- Task prompt -
Swap "Linkedin Badge" for "LinkedIn Profile" in everything from the line containing "## Sobre a Autora" down to the line containing "# Project Tasks", and write those lines out again with nothing else changed. Leave the pictures out.

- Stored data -
-=-=-

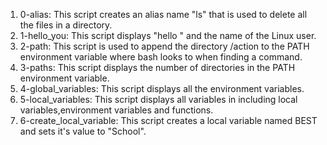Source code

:1. 0-alias: This script creates an alias name "ls" that is used to delete all the files in a directory.
2. 1-hello_you: This script displays "hello " and the name of the Linux user.
3. 2-path: This script is used to append the directory /action to the PATH environment variable where bash looks to when finding a command.
4. 3-paths: This script displays the number of directories in the PATH environment variable.
5. 4-global_variables: This script displays all the environment variables.
6. 5-local_variables: This script displays all variables in including local variables,environment variables and functions.
7. 6-create_local_variable: This script creates a local variable named BEST and sets it's value to "School". 
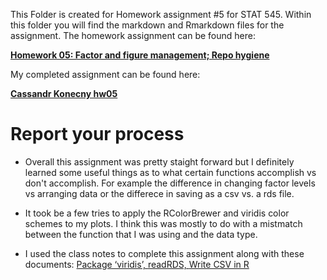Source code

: This Folder is created for Homework assignment #5 for STAT 545. Within this folder you will find the markdown and Rmarkdown files for the assignment. The homework assignment can be found here:

[**Homework 05: Factor and figure management; Repo hygiene**](http://stat545.com/hw05_factor-figure-boss-repo-hygiene.html)

My completed assignment can be found here: 

[**Cassandr Konecny hw05**](https://github.com/CassKon/STAT545-hw-konecny-cassandra/blob/8096e82ebe24fa0768004ab5d82c8c4e6f042a05/hw-5/HW-05.md)


# Report your process

* Overall this assignment was pretty staight forward but I definitely learned some useful things as to what certain functions accomplish vs don't accomplish. For example the difference in changing factor levels vs arranging data or the differece in saving as a csv vs. a rds file.

* It took be a few tries to apply the RColorBrewer and viridis color schemes to my plots. I think this was mostly to do with a mistmatch between the function that I was using and the data type. 

* I  used the class notes to complete this assignment along with these documents:
[Package ‘viridis’, ](https://cran.r-project.org/web/packages/viridis/viridis.pdf)
[readRDS, ](https://www.rdocumentation.org/packages/base/versions/3.4.1/topics/readRDS)
[Write CSV in R](http://rprogramming.net/write-csv-in-r/)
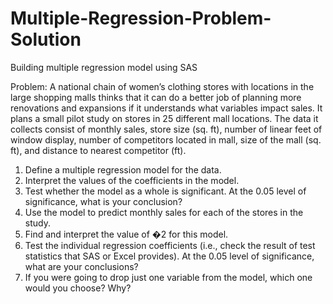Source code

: # Multiple-Regression-Problem-Solution
Building multiple regression model using SAS

Problem: A national chain of women’s clothing stores with locations in the large shopping malls
thinks that it can do a better job of planning more renovations and expansions if it
understands what variables impact sales. It plans a small pilot study on stores in 25
different mall locations. The data it collects consist of monthly sales, store size (sq. ft),
number of linear feet of window display, number of competitors located in mall, size of
the mall (sq. ft), and distance to nearest competitor (ft).
1. Define a multiple regression model for the data. 
2. Interpret the values of the coefficients in the model. 
3. Test whether the model as a whole is significant. At the 0.05 level of significance,
what is your conclusion? 
4. Use the model to predict monthly sales for each of the stores in the study. 
5. Find and interpret the value of �2 for this model. 
6. Test the individual regression coefficients (i.e., check the result of test statistics
that SAS or Excel provides). At the 0.05 level of significance, what are your
conclusions? 
7. If you were going to drop just one variable from the model, which one would you
choose? Why?
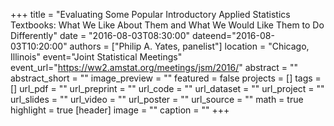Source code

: +++
title = "Evaluating Some Popular Introductory Applied Statistics Textbooks: What We Like About Them and What We Would Like Them to Do Differently"
date = "2016-08-03T08:30:00"
dateend="2016-08-03T10:20:00"
authors = ["Philip A. Yates, panelist"]
location = "Chicago, Illinois"
event="Joint Statistical Meetings"
event_url="https://ww2.amstat.org/meetings/jsm/2016/"
abstract = ""
abstract_short = ""
image_preview = ""
featured = false
projects = []
tags = []
url_pdf = ""
url_preprint = ""
url_code = ""
url_dataset = ""
url_project = ""
url_slides = ""
url_video = ""
url_poster = ""
url_source = ""
math = true
highlight = true
[header]
image = ""
caption = ""
+++

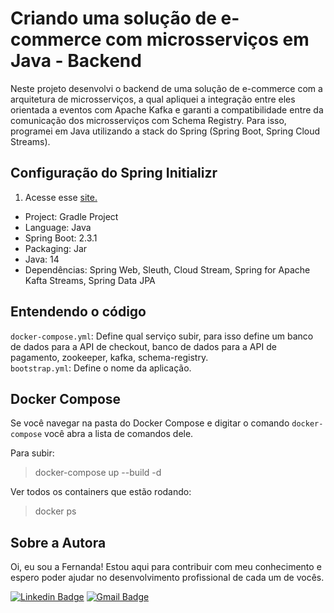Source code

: # Criando uma solução de e-commerce com microsserviços em Java - Backend
Neste projeto desenvolvi o backend de uma solução de e-commerce com a arquitetura de microsserviços, a qual apliquei a integração entre eles orientada a eventos com Apache Kafka e garanti a compatibilidade entre da comunicação dos microsserviços com Schema Registry. Para isso, programei em Java utilizando a stack do Spring (Spring Boot, Spring Cloud Streams).

## Configuração do Spring Initializr
1) Acesse esse [site.](https://start.spring.io/)
- Project: Gradle Project
- Language: Java
- Spring Boot: 2.3.1
- Packaging: Jar
- Java: 14
- Dependências: Spring Web, Sleuth, Cloud Stream, Spring for Apache Kafta Streams, Spring Data JPA

## Entendendo o código
`docker-compose.yml`: Define qual serviço subir, para isso define um banco de dados para a API de checkout, banco de dados para a API de pagamento, zookeeper, kafka, schema-registry. <br>
`bootstrap.yml`: Define o nome da aplicação.

## Docker Compose
Se você navegar na pasta do Docker Compose e digitar o comando `docker-compose` você abra a lista de comandos dele.

Para subir: 
>docker-compose up --build -d

Ver todos os containers que estão rodando:
>docker ps

## Sobre a Autora
Oi, eu sou a Fernanda! Estou aqui para contribuir com meu conhecimento e espero poder ajudar no desenvolvimento profissional de cada um de vocês.

[![Linkedin Badge](https://img.shields.io/badge/-Fernanda_Maki_Hirose-blue?style=flat-square&logo=Linkedin&logoColor=white&link=https://www.linkedin.com/in/fernanda-maki-hirose-801117208/)](https://www.linkedin.com/in/fernanda-maki-hirose-801117208/)  [![Gmail Badge](https://img.shields.io/badge/-femahi2020@gmail.com-c14438?style=flat-square&logo=Gmail&logoColor=white&link=mailto:femahi2020@gmail.com)](mailto:femahi2020@gmail.com)
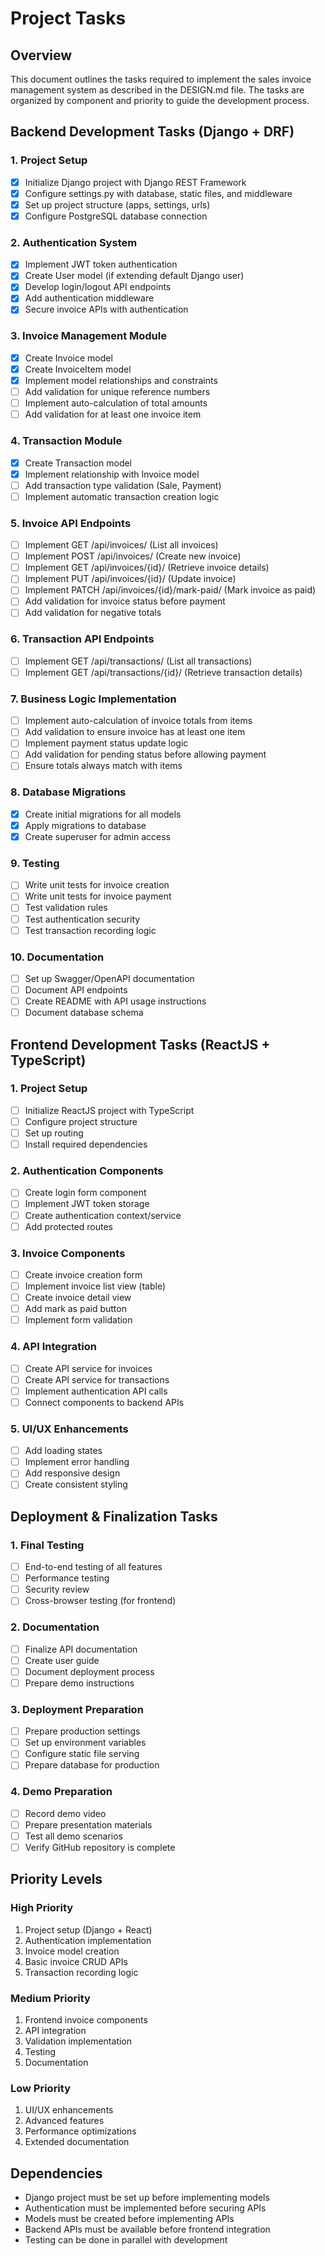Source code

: # Project Tasks

## Overview
This document outlines the tasks required to implement the sales invoice management system as described in the DESIGN.md file. The tasks are organized by component and priority to guide the development process.

## Backend Development Tasks (Django + DRF)

### 1. Project Setup
- [x] Initialize Django project with Django REST Framework
- [x] Configure settings.py with database, static files, and middleware
- [x] Set up project structure (apps, settings, urls)
- [x] Configure PostgreSQL database connection

### 2. Authentication System
- [x] Implement JWT token authentication
- [x] Create User model (if extending default Django user)
- [x] Develop login/logout API endpoints
- [x] Add authentication middleware
- [x] Secure invoice APIs with authentication

### 3. Invoice Management Module
- [x] Create Invoice model
- [x] Create InvoiceItem model
- [x] Implement model relationships and constraints
- [ ] Add validation for unique reference numbers
- [ ] Implement auto-calculation of total amounts
- [ ] Add validation for at least one invoice item

### 4. Transaction Module
- [x] Create Transaction model
- [x] Implement relationship with Invoice model
- [ ] Add transaction type validation (Sale, Payment)
- [ ] Implement automatic transaction creation logic

### 5. Invoice API Endpoints
- [ ] Implement GET /api/invoices/ (List all invoices)
- [ ] Implement POST /api/invoices/ (Create new invoice)
- [ ] Implement GET /api/invoices/{id}/ (Retrieve invoice details)
- [ ] Implement PUT /api/invoices/{id}/ (Update invoice)
- [ ] Implement PATCH /api/invoices/{id}/mark-paid/ (Mark invoice as paid)
- [ ] Add validation for invoice status before payment
- [ ] Add validation for negative totals

### 6. Transaction API Endpoints
- [ ] Implement GET /api/transactions/ (List all transactions)
- [ ] Implement GET /api/transactions/{id}/ (Retrieve transaction details)

### 7. Business Logic Implementation
- [ ] Implement auto-calculation of invoice totals from items
- [ ] Add validation to ensure invoice has at least one item
- [ ] Implement payment status update logic
- [ ] Add validation for pending status before allowing payment
- [ ] Ensure totals always match with items

### 8. Database Migrations
- [x] Create initial migrations for all models
- [x] Apply migrations to database
- [x] Create superuser for admin access

### 9. Testing
- [ ] Write unit tests for invoice creation
- [ ] Write unit tests for invoice payment
- [ ] Test validation rules
- [ ] Test authentication security
- [ ] Test transaction recording logic

### 10. Documentation
- [ ] Set up Swagger/OpenAPI documentation
- [ ] Document API endpoints
- [ ] Create README with API usage instructions
- [ ] Document database schema

## Frontend Development Tasks (ReactJS + TypeScript)

### 1. Project Setup
- [ ] Initialize ReactJS project with TypeScript
- [ ] Configure project structure
- [ ] Set up routing
- [ ] Install required dependencies

### 2. Authentication Components
- [ ] Create login form component
- [ ] Implement JWT token storage
- [ ] Create authentication context/service
- [ ] Add protected routes

### 3. Invoice Components
- [ ] Create invoice creation form
- [ ] Implement invoice list view (table)
- [ ] Create invoice detail view
- [ ] Add mark as paid button
- [ ] Implement form validation

### 4. API Integration
- [ ] Create API service for invoices
- [ ] Create API service for transactions
- [ ] Implement authentication API calls
- [ ] Connect components to backend APIs

### 5. UI/UX Enhancements
- [ ] Add loading states
- [ ] Implement error handling
- [ ] Add responsive design
- [ ] Create consistent styling

## Deployment & Finalization Tasks

### 1. Final Testing
- [ ] End-to-end testing of all features
- [ ] Performance testing
- [ ] Security review
- [ ] Cross-browser testing (for frontend)

### 2. Documentation
- [ ] Finalize API documentation
- [ ] Create user guide
- [ ] Document deployment process
- [ ] Prepare demo instructions

### 3. Deployment Preparation
- [ ] Prepare production settings
- [ ] Set up environment variables
- [ ] Configure static file serving
- [ ] Prepare database for production

### 4. Demo Preparation
- [ ] Record demo video
- [ ] Prepare presentation materials
- [ ] Test all demo scenarios
- [ ] Verify GitHub repository is complete

## Priority Levels

### High Priority
1. Project setup (Django + React)
2. Authentication implementation
3. Invoice model creation
4. Basic invoice CRUD APIs
5. Transaction recording logic

### Medium Priority
1. Frontend invoice components
2. API integration
3. Validation implementation
4. Testing
5. Documentation

### Low Priority
1. UI/UX enhancements
2. Advanced features
3. Performance optimizations
4. Extended documentation

## Dependencies

- Django project must be set up before implementing models
- Authentication must be implemented before securing APIs
- Models must be created before implementing APIs
- Backend APIs must be available before frontend integration
- Testing can be done in parallel with development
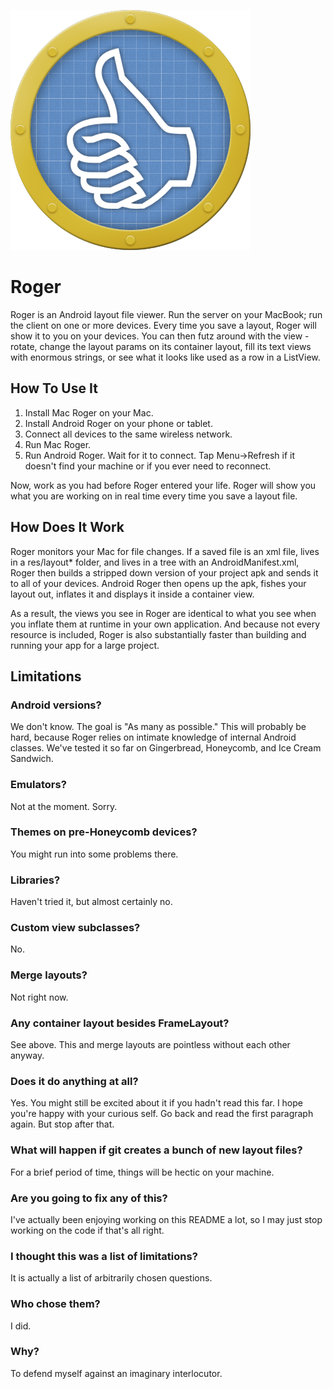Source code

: ![Roger icon](https://github.com/bignerdranch/Roger/raw/master/Android/Roger/res/drawable/roger_icon.png)

Roger
=====

Roger is an Android layout file viewer. Run the server on your MacBook; run the client
on one or more devices. Every time you save a layout, Roger will show it to you on 
your devices. You can then futz around with the view - rotate, change the layout params
on its container layout, fill its text views with enormous strings, or see what it looks
like used as a row in a ListView.

How To Use It
-------------

1. Install Mac Roger on your Mac.
2. Install Android Roger on your phone or tablet.
3. Connect all devices to the same wireless network.
4. Run Mac Roger.
5. Run Android Roger. Wait for it to connect. Tap Menu->Refresh if it 
   doesn't find your machine or if you ever need to reconnect.

Now, work as you had before Roger entered your life. Roger will show you what you 
are working on in real time every time you save a layout file.

How Does It Work
----------------

Roger monitors your Mac for file changes. If a saved file is an xml file, lives in a res/layout*
folder, and lives in a tree with an AndroidManifest.xml, Roger then builds a stripped down
version of your project apk and sends it to all of your devices. Android Roger then opens up 
the apk, fishes your layout out, inflates it and displays it inside a container view.

As a result, the views you see in Roger are identical to what you see when you inflate them at runtime
in your own application. And because not every resource is included, Roger is also substantially faster than building
and running your app for a large project.

Limitations
-----------

### Android versions?

We don't know. The goal is "As many as possible." This will probably be hard, because Roger
relies on intimate knowledge of internal Android classes. We've tested it so far on Gingerbread, 
Honeycomb, and Ice Cream Sandwich.

### Emulators?

Not at the moment. Sorry.

### Themes on pre-Honeycomb devices?

You might run into some problems there.

### Libraries?

Haven't tried it, but almost certainly no.

### Custom view subclasses?

No.

### Merge layouts?

Not right now.

### Any container layout besides FrameLayout?

See above. This and merge layouts are pointless without each other anyway.

### Does it do anything at all?

Yes. You might still be excited about it if you hadn't read this far. I hope you're 
happy with your curious self. Go back and read the first paragraph again. But stop after that.

### What will happen if git creates a bunch of new layout files?

For a brief period of time, things will be hectic on your machine.

### Are you going to fix any of this?

I've actually been enjoying working on this README a lot, so I may just stop working on the code
if that's all right.

### I thought this was a list of limitations?

It is actually a list of arbitrarily chosen questions.

### Who chose them?

I did.

### Why?

To defend myself against an imaginary interlocutor.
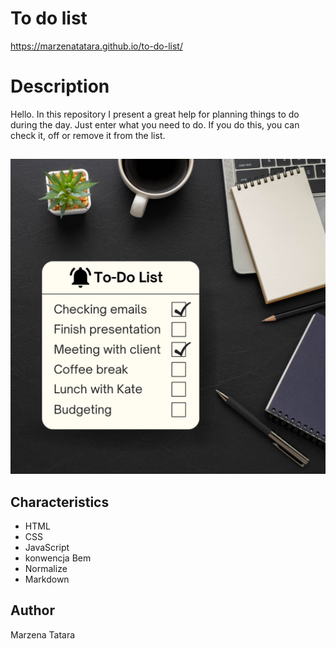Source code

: # To do list
https://marzenatatara.github.io/to-do-list/
# Description
Hello. In this repository I present a great help for planning things to do during the day. Just enter what you need to do. If you do this, you can check it, off or remove it from the list.
##
![To-do-list](images/list.png)
## Characteristics
- HTML
- CSS
- JavaScript
- konwencja Bem
- Normalize
- Markdown
## Author
Marzena Tatara
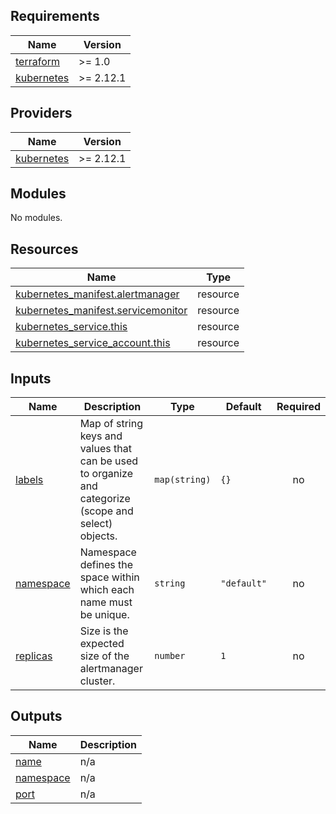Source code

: <!-- BEGIN_TF_DOCS -->
## Requirements

| Name | Version |
|------|---------|
| <a name="requirement_terraform"></a> [terraform](#requirement\_terraform) | >= 1.0 |
| <a name="requirement_kubernetes"></a> [kubernetes](#requirement\_kubernetes) | >= 2.12.1 |

## Providers

| Name | Version |
|------|---------|
| <a name="provider_kubernetes"></a> [kubernetes](#provider\_kubernetes) | >= 2.12.1 |

## Modules

No modules.

## Resources

| Name | Type |
|------|------|
| [kubernetes_manifest.alertmanager](https://registry.terraform.io/providers/hashicorp/kubernetes/latest/docs/resources/manifest) | resource |
| [kubernetes_manifest.servicemonitor](https://registry.terraform.io/providers/hashicorp/kubernetes/latest/docs/resources/manifest) | resource |
| [kubernetes_service.this](https://registry.terraform.io/providers/hashicorp/kubernetes/latest/docs/resources/service) | resource |
| [kubernetes_service_account.this](https://registry.terraform.io/providers/hashicorp/kubernetes/latest/docs/resources/service_account) | resource |

## Inputs

| Name | Description | Type | Default | Required |
|------|-------------|------|---------|:--------:|
| <a name="input_labels"></a> [labels](#input\_labels) | Map of string keys and values that can be used to organize and categorize (scope and select) objects. | `map(string)` | `{}` | no |
| <a name="input_namespace"></a> [namespace](#input\_namespace) | Namespace defines the space within which each name must be unique. | `string` | `"default"` | no |
| <a name="input_replicas"></a> [replicas](#input\_replicas) | Size is the expected size of the alertmanager cluster. | `number` | `1` | no |

## Outputs

| Name | Description |
|------|-------------|
| <a name="output_name"></a> [name](#output\_name) | n/a |
| <a name="output_namespace"></a> [namespace](#output\_namespace) | n/a |
| <a name="output_port"></a> [port](#output\_port) | n/a |
<!-- END_TF_DOCS -->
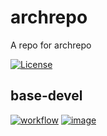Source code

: # archrepo

A repo for archrepo

[![License](https://img.shields.io/github/license/seankhliao/archrepo.svg?style=flat-square)](LICENSE)

## base-devel

[![workflow](https://github.com/seankhliao/archrepo/workflows/base-devel/badge.svg?style=flat-square)](https://github.com/seankhliao/archrepo/actions?workflow=base-devel)
[![image](https://img.shields.io/badge/image-base--devel-informational?style=flat-square)](https://github.com/seankhliao/archrepo/packages/31641)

-=-=-

- Exercise result -
## Sobre a Autora
Oi, eu sou a Fernanda! Estou aqui para contribuir com meu conhecimento e espero poder ajudar no desenvolvimento profissional de cada um de vocês.

[![LinkedIn Profile](https://img.shields.io/badge/-Fernanda_Maki_Hirose-blue?style=flat-square&logo=Linkedin&logoColor=white&link=https://www.linkedin.com/in/fernanda-maki-hirose-801117208/)](https://www.linkedin.com/in/fernanda-maki-hirose-801117208/)  [![Gmail Badge](https://img.shields.io/badge/-femahi2020@gmail.com-c14438?style=flat-square&logo=Gmail&logoColor=white&link=mailto:femahi2020@gmail.com)](mailto:femahi2020@gmail.com)
Source code

: # Project Tasks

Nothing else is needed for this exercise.